Dataset records START

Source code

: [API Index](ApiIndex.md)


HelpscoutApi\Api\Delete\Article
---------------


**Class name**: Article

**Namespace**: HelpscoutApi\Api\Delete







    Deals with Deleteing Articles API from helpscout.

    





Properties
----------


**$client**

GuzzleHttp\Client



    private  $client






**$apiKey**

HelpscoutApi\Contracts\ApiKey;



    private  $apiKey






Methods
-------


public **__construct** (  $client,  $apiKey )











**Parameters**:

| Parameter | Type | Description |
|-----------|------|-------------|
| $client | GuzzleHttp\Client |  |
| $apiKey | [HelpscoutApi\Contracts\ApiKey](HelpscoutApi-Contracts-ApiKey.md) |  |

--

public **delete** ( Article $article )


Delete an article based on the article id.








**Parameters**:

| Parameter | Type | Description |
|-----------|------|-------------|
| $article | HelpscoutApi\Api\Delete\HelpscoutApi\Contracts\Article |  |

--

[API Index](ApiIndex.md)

Dataset records END

-- Job --
Your task is to write out the lines from the one with "Delete an article based on the article id." through the end of the records, exactly and with nothing added.

-- Reply to the exercise --
Delete an article based on the article id.








**Parameters**:

| Parameter | Type | Description |
|-----------|------|-------------|
| $article | HelpscoutApi\Api\Delete\HelpscoutApi\Contracts\Article |  |

--

[API Index](ApiIndex.md)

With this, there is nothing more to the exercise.